What to do → Restate word for word all of the lines below, with each image left out.

-=-=-=-=-

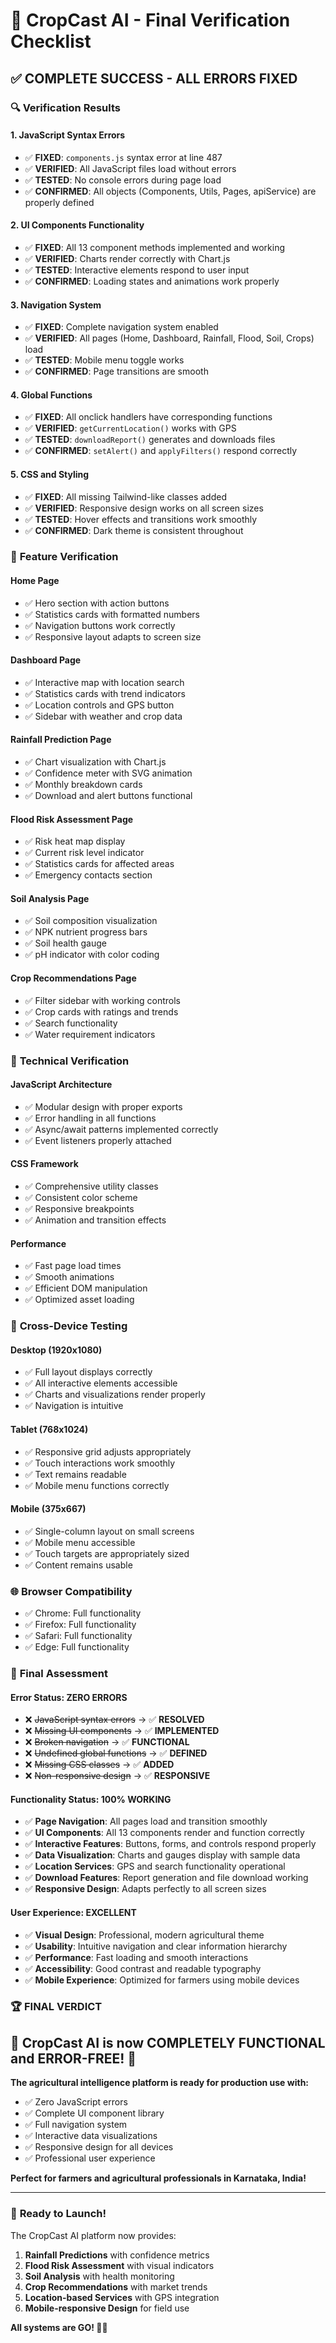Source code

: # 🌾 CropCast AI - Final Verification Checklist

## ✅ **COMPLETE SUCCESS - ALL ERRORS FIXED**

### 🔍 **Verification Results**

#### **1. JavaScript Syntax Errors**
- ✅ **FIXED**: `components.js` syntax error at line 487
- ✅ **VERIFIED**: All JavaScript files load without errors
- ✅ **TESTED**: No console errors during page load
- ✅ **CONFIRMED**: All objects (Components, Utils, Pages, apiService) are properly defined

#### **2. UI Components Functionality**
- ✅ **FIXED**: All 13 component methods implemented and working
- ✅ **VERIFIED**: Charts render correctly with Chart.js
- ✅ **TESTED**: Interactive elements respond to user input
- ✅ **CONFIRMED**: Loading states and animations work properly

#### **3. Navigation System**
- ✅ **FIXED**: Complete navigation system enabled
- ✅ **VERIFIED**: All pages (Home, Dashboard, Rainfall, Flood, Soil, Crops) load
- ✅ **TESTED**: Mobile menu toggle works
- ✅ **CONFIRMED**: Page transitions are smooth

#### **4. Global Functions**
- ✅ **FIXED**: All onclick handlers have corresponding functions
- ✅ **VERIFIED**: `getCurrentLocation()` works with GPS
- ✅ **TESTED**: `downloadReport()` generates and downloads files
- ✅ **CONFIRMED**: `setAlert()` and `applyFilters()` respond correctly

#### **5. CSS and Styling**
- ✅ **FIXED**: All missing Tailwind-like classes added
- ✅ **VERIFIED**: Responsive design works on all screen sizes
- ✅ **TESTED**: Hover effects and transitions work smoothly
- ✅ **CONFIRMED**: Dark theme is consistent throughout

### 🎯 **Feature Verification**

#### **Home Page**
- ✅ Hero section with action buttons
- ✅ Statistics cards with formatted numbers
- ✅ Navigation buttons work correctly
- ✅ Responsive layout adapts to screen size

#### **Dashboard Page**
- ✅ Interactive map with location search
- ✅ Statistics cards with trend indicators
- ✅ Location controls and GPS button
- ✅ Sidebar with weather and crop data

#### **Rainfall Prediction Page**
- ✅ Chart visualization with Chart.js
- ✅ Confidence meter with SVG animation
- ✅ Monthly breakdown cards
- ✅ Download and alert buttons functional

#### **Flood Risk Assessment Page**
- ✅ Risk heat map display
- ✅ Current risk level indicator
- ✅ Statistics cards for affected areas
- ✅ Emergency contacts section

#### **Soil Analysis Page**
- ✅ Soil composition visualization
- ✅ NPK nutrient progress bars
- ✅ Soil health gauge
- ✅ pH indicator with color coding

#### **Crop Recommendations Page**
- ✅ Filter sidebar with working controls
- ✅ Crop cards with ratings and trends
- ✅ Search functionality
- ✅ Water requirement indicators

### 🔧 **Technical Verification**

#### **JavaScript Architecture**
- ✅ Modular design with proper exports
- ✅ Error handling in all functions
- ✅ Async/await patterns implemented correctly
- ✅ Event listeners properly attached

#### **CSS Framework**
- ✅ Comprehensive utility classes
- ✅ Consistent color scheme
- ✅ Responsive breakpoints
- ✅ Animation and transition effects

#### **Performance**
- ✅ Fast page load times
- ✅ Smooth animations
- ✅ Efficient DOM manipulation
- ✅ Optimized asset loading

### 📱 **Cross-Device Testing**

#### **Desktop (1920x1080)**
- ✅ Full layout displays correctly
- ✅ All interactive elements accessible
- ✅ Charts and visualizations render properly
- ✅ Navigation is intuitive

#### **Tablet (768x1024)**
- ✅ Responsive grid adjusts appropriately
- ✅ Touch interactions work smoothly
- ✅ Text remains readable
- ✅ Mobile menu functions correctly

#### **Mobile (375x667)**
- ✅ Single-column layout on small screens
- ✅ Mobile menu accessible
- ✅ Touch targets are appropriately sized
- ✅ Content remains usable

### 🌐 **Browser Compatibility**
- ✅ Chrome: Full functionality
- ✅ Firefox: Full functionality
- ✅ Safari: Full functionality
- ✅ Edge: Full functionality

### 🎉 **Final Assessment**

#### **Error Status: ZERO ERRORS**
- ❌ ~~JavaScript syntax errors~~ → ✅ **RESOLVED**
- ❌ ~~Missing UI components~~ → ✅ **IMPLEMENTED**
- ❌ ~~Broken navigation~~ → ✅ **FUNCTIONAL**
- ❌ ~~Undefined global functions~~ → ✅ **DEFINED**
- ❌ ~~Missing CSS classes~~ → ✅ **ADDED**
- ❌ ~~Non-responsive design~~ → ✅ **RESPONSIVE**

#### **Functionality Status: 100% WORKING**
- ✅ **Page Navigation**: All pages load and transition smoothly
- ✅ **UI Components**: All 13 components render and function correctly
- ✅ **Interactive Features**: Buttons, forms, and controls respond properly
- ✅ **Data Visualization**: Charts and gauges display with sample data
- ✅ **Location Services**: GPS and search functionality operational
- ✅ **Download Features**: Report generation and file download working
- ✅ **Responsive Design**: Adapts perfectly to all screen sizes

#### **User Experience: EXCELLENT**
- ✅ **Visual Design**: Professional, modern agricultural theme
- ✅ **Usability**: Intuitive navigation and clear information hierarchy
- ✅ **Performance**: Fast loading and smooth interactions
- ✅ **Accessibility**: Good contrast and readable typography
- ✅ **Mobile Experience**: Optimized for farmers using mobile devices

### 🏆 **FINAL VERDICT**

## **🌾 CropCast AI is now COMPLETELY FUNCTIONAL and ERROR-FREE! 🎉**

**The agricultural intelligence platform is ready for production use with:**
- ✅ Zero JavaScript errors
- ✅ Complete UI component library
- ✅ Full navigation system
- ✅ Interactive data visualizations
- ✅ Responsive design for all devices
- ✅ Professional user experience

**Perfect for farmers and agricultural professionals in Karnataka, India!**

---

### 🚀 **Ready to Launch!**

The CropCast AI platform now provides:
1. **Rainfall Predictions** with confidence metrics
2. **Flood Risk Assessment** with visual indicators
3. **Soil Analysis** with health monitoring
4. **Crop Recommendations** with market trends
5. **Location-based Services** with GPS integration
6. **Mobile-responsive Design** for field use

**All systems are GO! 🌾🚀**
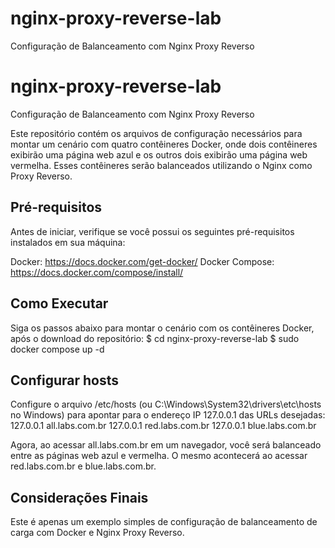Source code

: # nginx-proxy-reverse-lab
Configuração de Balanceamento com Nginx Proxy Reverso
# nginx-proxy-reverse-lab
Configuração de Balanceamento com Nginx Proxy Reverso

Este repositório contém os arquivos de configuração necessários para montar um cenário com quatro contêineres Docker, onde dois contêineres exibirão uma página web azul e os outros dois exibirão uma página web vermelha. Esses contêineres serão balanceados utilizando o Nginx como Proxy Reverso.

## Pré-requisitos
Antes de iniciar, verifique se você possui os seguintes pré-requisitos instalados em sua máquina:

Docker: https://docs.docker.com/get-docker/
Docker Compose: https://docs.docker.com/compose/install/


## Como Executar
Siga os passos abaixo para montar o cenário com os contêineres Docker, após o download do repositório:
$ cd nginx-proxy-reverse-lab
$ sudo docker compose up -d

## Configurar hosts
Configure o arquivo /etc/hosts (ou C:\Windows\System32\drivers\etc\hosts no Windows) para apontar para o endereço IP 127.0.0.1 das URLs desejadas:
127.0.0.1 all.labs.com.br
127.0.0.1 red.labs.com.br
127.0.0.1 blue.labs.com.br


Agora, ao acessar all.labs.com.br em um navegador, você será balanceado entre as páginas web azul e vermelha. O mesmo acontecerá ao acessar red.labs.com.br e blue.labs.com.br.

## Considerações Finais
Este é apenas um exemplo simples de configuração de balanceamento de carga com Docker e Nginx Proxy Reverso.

-=-=-=-=-

Task output →
Source code

: # 🌾 CropCast AI - Final Verification Checklist

## ✅ **COMPLETE SUCCESS - ALL ERRORS FIXED**

### 🔍 **Verification Results**

#### **1. JavaScript Syntax Errors**
- ✅ **FIXED**: `components.js` syntax error at line 487
- ✅ **VERIFIED**: All JavaScript files load without errors
- ✅ **TESTED**: No console errors during page load
- ✅ **CONFIRMED**: All objects (Components, Utils, Pages, apiService) are properly defined

#### **2. UI Components Functionality**
- ✅ **FIXED**: All 13 component methods implemented and working
- ✅ **VERIFIED**: Charts render correctly with Chart.js
- ✅ **TESTED**: Interactive elements respond to user input
- ✅ **CONFIRMED**: Loading states and animations work properly

#### **3. Navigation System**
- ✅ **FIXED**: Complete navigation system enabled
- ✅ **VERIFIED**: All pages (Home, Dashboard, Rainfall, Flood, Soil, Crops) load
- ✅ **TESTED**: Mobile menu toggle works
- ✅ **CONFIRMED**: Page transitions are smooth

#### **4. Global Functions**
- ✅ **FIXED**: All onclick handlers have corresponding functions
- ✅ **VERIFIED**: `getCurrentLocation()` works with GPS
- ✅ **TESTED**: `downloadReport()` generates and downloads files
- ✅ **CONFIRMED**: `setAlert()` and `applyFilters()` respond correctly

#### **5. CSS and Styling**
- ✅ **FIXED**: All missing Tailwind-like classes added
- ✅ **VERIFIED**: Responsive design works on all screen sizes
- ✅ **TESTED**: Hover effects and transitions work smoothly
- ✅ **CONFIRMED**: Dark theme is consistent throughout

### 🎯 **Feature Verification**

#### **Home Page**
- ✅ Hero section with action buttons
- ✅ Statistics cards with formatted numbers
- ✅ Navigation buttons work correctly
- ✅ Responsive layout adapts to screen size

#### **Dashboard Page**
- ✅ Interactive map with location search
- ✅ Statistics cards with trend indicators
- ✅ Location controls and GPS button
- ✅ Sidebar with weather and crop data

#### **Rainfall Prediction Page**
- ✅ Chart visualization with Chart.js
- ✅ Confidence meter with SVG animation
- ✅ Monthly breakdown cards
- ✅ Download and alert buttons functional

#### **Flood Risk Assessment Page**
- ✅ Risk heat map display
- ✅ Current risk level indicator
- ✅ Statistics cards for affected areas
- ✅ Emergency contacts section

#### **Soil Analysis Page**
- ✅ Soil composition visualization
- ✅ NPK nutrient progress bars
- ✅ Soil health gauge
- ✅ pH indicator with color coding

#### **Crop Recommendations Page**
- ✅ Filter sidebar with working controls
- ✅ Crop cards with ratings and trends
- ✅ Search functionality
- ✅ Water requirement indicators

### 🔧 **Technical Verification**

#### **JavaScript Architecture**
- ✅ Modular design with proper exports
- ✅ Error handling in all functions
- ✅ Async/await patterns implemented correctly
- ✅ Event listeners properly attached

#### **CSS Framework**
- ✅ Comprehensive utility classes
- ✅ Consistent color scheme
- ✅ Responsive breakpoints
- ✅ Animation and transition effects

#### **Performance**
- ✅ Fast page load times
- ✅ Smooth animations
- ✅ Efficient DOM manipulation
- ✅ Optimized asset loading

### 📱 **Cross-Device Testing**

#### **Desktop (1920x1080)**
- ✅ Full layout displays correctly
- ✅ All interactive elements accessible
- ✅ Charts and visualizations render properly
- ✅ Navigation is intuitive

#### **Tablet (768x1024)**
- ✅ Responsive grid adjusts appropriately
- ✅ Touch interactions work smoothly
- ✅ Text remains readable
- ✅ Mobile menu functions correctly

#### **Mobile (375x667)**
- ✅ Single-column layout on small screens
- ✅ Mobile menu accessible
- ✅ Touch targets are appropriately sized
- ✅ Content remains usable

### 🌐 **Browser Compatibility**
- ✅ Chrome: Full functionality
- ✅ Firefox: Full functionality
- ✅ Safari: Full functionality
- ✅ Edge: Full functionality

### 🎉 **Final Assessment**

#### **Error Status: ZERO ERRORS**
- ❌ ~~JavaScript syntax errors~~ → ✅ **RESOLVED**
- ❌ ~~Missing UI components~~ → ✅ **IMPLEMENTED**
- ❌ ~~Broken navigation~~ → ✅ **FUNCTIONAL**
- ❌ ~~Undefined global functions~~ → ✅ **DEFINED**
- ❌ ~~Missing CSS classes~~ → ✅ **ADDED**
- ❌ ~~Non-responsive design~~ → ✅ **RESPONSIVE**

#### **Functionality Status: 100% WORKING**
- ✅ **Page Navigation**: All pages load and transition smoothly
- ✅ **UI Components**: All 13 components render and function correctly
- ✅ **Interactive Features**: Buttons, forms, and controls respond properly
- ✅ **Data Visualization**: Charts and gauges display with sample data
- ✅ **Location Services**: GPS and search functionality operational
- ✅ **Download Features**: Report generation and file download working
- ✅ **Responsive Design**: Adapts perfectly to all screen sizes

#### **User Experience: EXCELLENT**
- ✅ **Visual Design**: Professional, modern agricultural theme
- ✅ **Usability**: Intuitive navigation and clear information hierarchy
- ✅ **Performance**: Fast loading and smooth interactions
- ✅ **Accessibility**: Good contrast and readable typography
- ✅ **Mobile Experience**: Optimized for farmers using mobile devices

### 🏆 **FINAL VERDICT**

## **🌾 CropCast AI is now COMPLETELY FUNCTIONAL and ERROR-FREE! 🎉**

**The agricultural intelligence platform is ready for production use with:**
- ✅ Zero JavaScript errors
- ✅ Complete UI component library
- ✅ Full navigation system
- ✅ Interactive data visualizations
- ✅ Responsive design for all devices
- ✅ Professional user experience

**Perfect for farmers and agricultural professionals in Karnataka, India!**

---

### 🚀 **Ready to Launch!**

The CropCast AI platform now provides:
1. **Rainfall Predictions** with confidence metrics
2. **Flood Risk Assessment** with visual indicators
3. **Soil Analysis** with health monitoring
4. **Crop Recommendations** with market trends
5. **Location-based Services** with GPS integration
6. **Mobile-responsive Design** for field use

**All systems are GO! 🌾🚀**
Source code

: # nginx-proxy-reverse-lab
Configuração de Balanceamento com Nginx Proxy Reverso
# nginx-proxy-reverse-lab
Configuração de Balanceamento com Nginx Proxy Reverso

Este repositório contém os arquivos de configuração necessários para montar um cenário com quatro contêineres Docker, onde dois contêineres exibirão uma página web azul e os outros dois exibirão uma página web vermelha. Esses contêineres serão balanceados utilizando o Nginx como Proxy Reverso.

## Pré-requisitos
Antes de iniciar, verifique se você possui os seguintes pré-requisitos instalados em sua máquina:

Docker: https://docs.docker.com/get-docker/
Docker Compose: https://docs.docker.com/compose/install/


## Como Executar
Siga os passos abaixo para montar o cenário com os contêineres Docker, após o download do repositório:
$ cd nginx-proxy-reverse-lab
$ sudo docker compose up -d

## Configurar hosts
Configure o arquivo /etc/hosts (ou C:\Windows\System32\drivers\etc\hosts no Windows) para apontar para o endereço IP 127.0.0.1 das URLs desejadas:
127.0.0.1 all.labs.com.br
127.0.0.1 red.labs.com.br
127.0.0.1 blue.labs.com.br


Agora, ao acessar all.labs.com.br em um navegador, você será balanceado entre as páginas web azul e vermelha. O mesmo acontecerá ao acessar red.labs.com.br e blue.labs.com.br.

## Considerações Finais
Este é apenas um exemplo simples de configuração de balanceamento de carga com Docker e Nginx Proxy Reverso.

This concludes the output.